The roof of many large crude storage tanks is open in the sense that there is no permanently attached roof. The roof floats on top of the product. To prevent vapors from escaping from around the edge of the roof, it is common to provide some sort of seal. These seals are made of a non-conductive material, usually neoprene. This material isolates the roof from the tank wall electrically and from any connection to earth. To overcome this problem, the industry has installed a device called a “shunt.” These shunts are attached to the roof in such a manner that they are to be in constant contact with the tank regardless of the position of the floating roof. To make contact, these shunts are made with metal fingers which are spring-loaded and are made springy by the material used. These shunts require constant maintenance for several reasons:
1. Since the roof floats, it can easily drift slightly off-center and disconnect from the shunt on the opposite side.
2. Wax and other heavy crude elements tend to deposit between the tank wall and the shunt fingers, leaving a small gap which can cause arcing and fire.
Such a fire is called a “rim fire”. In this case, the arc ignites the gasses always prevalent around the rim just above the seal.

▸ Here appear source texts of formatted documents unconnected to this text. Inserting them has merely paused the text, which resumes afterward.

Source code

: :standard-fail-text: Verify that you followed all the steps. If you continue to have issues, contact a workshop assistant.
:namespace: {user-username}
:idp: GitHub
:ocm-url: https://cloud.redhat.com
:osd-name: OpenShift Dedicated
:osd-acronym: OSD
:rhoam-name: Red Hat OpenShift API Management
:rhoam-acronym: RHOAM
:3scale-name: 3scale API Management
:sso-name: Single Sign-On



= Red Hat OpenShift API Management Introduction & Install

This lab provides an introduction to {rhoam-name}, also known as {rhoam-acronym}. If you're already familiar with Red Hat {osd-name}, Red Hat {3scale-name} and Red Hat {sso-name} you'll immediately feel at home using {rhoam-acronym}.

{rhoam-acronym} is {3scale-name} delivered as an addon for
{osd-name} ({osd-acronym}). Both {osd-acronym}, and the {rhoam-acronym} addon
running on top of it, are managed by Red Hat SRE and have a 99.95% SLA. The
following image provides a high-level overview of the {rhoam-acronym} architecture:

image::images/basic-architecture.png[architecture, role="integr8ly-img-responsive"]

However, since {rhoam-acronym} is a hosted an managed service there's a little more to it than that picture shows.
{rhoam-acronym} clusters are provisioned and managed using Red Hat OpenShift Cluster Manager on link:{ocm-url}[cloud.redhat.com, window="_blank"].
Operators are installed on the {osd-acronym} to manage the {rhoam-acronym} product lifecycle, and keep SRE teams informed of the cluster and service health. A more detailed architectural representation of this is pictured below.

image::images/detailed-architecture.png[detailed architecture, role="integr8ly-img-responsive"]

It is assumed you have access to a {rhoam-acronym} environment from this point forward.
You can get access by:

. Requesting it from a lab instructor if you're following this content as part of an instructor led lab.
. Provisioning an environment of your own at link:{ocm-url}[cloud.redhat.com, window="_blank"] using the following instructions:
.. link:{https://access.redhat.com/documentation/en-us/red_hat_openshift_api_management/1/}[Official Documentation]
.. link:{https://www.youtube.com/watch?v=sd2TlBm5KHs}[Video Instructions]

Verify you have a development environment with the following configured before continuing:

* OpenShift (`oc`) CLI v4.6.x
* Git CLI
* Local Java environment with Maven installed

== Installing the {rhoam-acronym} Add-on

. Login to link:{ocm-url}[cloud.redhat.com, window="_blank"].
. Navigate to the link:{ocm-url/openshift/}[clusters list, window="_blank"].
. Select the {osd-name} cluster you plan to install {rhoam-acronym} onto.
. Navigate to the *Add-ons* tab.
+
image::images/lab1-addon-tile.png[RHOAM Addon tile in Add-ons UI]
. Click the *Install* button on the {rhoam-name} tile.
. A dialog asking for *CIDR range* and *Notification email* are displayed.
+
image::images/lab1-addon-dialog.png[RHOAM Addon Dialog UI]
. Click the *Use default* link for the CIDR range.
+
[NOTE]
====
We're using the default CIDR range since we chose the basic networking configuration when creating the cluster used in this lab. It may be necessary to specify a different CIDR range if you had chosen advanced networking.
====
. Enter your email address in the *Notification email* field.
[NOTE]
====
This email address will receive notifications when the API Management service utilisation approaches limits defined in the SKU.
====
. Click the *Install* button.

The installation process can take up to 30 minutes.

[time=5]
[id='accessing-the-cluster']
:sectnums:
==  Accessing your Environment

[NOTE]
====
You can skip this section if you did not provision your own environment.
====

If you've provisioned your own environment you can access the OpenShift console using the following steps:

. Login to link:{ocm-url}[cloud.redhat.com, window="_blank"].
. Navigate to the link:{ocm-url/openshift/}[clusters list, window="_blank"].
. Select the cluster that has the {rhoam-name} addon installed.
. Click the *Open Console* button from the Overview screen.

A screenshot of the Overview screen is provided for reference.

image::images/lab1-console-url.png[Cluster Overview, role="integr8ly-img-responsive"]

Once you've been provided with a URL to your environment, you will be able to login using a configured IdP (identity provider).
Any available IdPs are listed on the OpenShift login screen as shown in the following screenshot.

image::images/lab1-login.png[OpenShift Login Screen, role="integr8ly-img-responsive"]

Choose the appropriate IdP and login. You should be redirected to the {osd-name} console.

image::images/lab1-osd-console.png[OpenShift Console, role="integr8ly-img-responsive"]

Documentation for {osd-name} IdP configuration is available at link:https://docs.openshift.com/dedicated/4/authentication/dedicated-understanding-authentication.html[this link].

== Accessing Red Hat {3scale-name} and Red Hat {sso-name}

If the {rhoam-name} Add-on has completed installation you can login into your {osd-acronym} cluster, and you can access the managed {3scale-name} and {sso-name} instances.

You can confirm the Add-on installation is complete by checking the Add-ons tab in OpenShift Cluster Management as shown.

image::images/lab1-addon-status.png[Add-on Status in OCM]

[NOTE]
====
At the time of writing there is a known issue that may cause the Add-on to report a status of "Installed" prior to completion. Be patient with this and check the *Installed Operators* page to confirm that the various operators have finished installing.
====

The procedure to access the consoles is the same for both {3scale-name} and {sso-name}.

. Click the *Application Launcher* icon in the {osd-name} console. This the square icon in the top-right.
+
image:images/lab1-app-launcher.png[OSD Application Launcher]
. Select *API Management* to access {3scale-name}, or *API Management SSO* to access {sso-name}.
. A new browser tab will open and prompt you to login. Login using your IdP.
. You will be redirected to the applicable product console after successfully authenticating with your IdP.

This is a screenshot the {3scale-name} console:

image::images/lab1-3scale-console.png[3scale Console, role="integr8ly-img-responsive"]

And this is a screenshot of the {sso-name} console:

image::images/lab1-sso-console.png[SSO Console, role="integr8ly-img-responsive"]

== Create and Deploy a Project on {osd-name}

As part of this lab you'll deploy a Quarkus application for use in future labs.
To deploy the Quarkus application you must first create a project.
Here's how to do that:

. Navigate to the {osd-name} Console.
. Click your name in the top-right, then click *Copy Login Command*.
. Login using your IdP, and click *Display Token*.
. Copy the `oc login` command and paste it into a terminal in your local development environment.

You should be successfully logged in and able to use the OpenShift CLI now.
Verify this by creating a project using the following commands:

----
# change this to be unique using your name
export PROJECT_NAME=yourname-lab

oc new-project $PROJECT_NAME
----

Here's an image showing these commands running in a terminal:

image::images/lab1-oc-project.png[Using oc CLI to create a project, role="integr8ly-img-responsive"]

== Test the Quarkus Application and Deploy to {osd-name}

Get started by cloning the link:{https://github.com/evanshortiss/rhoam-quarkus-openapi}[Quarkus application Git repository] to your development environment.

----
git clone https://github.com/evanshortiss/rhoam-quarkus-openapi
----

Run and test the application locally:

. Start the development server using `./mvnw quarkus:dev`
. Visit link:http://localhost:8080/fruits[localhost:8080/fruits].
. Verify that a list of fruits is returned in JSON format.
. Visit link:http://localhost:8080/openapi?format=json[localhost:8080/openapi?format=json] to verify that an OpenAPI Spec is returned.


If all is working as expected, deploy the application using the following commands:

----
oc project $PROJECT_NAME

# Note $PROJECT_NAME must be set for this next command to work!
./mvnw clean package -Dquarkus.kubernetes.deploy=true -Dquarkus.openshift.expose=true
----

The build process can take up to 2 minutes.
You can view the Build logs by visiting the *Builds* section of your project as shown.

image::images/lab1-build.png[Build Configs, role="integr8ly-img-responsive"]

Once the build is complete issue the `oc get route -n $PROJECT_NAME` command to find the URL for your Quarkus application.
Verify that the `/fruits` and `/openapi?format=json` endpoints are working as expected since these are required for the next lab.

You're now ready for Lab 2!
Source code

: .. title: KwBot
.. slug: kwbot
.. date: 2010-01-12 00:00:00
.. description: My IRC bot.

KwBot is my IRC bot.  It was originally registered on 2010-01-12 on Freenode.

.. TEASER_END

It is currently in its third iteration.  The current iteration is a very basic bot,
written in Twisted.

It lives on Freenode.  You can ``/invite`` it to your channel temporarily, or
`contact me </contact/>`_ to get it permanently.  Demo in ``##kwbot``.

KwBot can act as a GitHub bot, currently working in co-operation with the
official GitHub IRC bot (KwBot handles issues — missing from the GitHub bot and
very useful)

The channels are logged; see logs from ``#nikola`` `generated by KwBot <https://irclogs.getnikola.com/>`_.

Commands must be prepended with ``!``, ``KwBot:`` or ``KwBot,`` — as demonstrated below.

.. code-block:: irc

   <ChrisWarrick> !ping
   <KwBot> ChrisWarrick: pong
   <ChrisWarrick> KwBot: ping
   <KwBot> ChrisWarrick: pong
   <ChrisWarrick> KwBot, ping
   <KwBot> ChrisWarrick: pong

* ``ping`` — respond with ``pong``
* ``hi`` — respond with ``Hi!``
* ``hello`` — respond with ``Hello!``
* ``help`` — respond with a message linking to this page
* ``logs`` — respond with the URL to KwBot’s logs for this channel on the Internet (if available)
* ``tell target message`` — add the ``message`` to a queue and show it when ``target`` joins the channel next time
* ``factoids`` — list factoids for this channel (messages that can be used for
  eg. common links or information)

During an electrical storm, the electrostatic field will induce a charge on both the tank and the floating roof. The present invention (RGA) will equalize the electrical potential between the tank shell (wall) and floating roof at all times, but especially in the case of a direct lightning strike to either the floating roof itself or tank shell. Charge from the direct (or nearby) strike will simultaneously flow in all directions across the shell and roof, eventually reaching ground via the shell. As charge on the roof attempts to reach ground, arcing will be produced at the shunts. If the shunts are not in perfect contact with the tank wall, the charge will create an arc when that storm cell is discharged by a direct or nearby strike. In accordance with testing performed by Cullham on behalf of the API 545 committee, the fast component of the lightning strike waveform is too short to ignite vapors. Rather, it is the rather longer follow-on current that may produce arcing and sparking which can ignite the vapors.
Eliminating the risk of arcing requires making a full-time positive connection between the tank wall and roof of the tank, as well as having a low resistance path of about 30 milli-ohm or less. Making a positive connection will eliminate this risk and any other phenomena that can create dangerous arcing conditions. The present invention discloses a grounding system that improves the prior art by resisting corrosion using an aluminum cable instead of a tinned copper cable and reduce resistance with an improved reel assembly.